EXERCISE BRIEF: Can you transcribe every record below exactly as it appears?

Items from a data source:
----------------------------------------

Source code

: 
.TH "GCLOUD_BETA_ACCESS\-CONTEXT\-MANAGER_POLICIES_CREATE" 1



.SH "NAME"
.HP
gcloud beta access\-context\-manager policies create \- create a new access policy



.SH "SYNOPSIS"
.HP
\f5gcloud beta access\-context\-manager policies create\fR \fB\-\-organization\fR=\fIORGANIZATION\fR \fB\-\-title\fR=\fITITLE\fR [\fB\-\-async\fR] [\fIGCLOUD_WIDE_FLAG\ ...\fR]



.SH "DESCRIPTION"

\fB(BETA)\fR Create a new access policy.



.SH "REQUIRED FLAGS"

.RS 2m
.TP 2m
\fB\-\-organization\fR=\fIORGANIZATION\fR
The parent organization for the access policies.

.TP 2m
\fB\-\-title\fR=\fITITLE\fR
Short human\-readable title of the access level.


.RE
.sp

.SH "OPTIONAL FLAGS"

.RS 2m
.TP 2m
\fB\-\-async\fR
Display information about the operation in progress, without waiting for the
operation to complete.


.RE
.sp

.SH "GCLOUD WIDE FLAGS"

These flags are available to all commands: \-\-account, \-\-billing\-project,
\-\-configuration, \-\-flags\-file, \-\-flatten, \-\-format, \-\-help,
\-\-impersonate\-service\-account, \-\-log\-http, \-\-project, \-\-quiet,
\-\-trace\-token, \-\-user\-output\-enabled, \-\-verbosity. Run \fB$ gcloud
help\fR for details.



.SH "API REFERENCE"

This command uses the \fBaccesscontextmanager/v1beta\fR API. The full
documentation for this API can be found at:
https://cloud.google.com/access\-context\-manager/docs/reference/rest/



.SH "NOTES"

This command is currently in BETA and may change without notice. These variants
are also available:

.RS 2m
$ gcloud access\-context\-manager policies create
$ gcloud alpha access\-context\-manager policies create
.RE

----------------------------------------

YOUR RESPONSE:
Source code

: 
.TH "GCLOUD_BETA_ACCESS\-CONTEXT\-MANAGER_POLICIES_CREATE" 1



.SH "NAME"
.HP
gcloud beta access\-context\-manager policies create \- create a new access policy



.SH "SYNOPSIS"
.HP
\f5gcloud beta access\-context\-manager policies create\fR \fB\-\-organization\fR=\fIORGANIZATION\fR \fB\-\-title\fR=\fITITLE\fR [\fB\-\-async\fR] [\fIGCLOUD_WIDE_FLAG\ ...\fR]



.SH "DESCRIPTION"

\fB(BETA)\fR Create a new access policy.



.SH "REQUIRED FLAGS"

.RS 2m
.TP 2m
\fB\-\-organization\fR=\fIORGANIZATION\fR
The parent organization for the access policies.

.TP 2m
\fB\-\-title\fR=\fITITLE\fR
Short human\-readable title of the access level.


.RE
.sp

.SH "OPTIONAL FLAGS"

.RS 2m
.TP 2m
\fB\-\-async\fR
Display information about the operation in progress, without waiting for the
operation to complete.


.RE
.sp

.SH "GCLOUD WIDE FLAGS"

These flags are available to all commands: \-\-account, \-\-billing\-project,
\-\-configuration, \-\-flags\-file, \-\-flatten, \-\-format, \-\-help,
\-\-impersonate\-service\-account, \-\-log\-http, \-\-project, \-\-quiet,
\-\-trace\-token, \-\-user\-output\-enabled, \-\-verbosity. Run \fB$ gcloud
help\fR for details.



.SH "API REFERENCE"

This command uses the \fBaccesscontextmanager/v1beta\fR API. The full
documentation for this API can be found at:
https://cloud.google.com/access\-context\-manager/docs/reference/rest/



.SH "NOTES"

This command is currently in BETA and may change without notice. These variants
are also available:

.RS 2m
$ gcloud access\-context\-manager policies create
$ gcloud alpha access\-context\-manager policies create
.RE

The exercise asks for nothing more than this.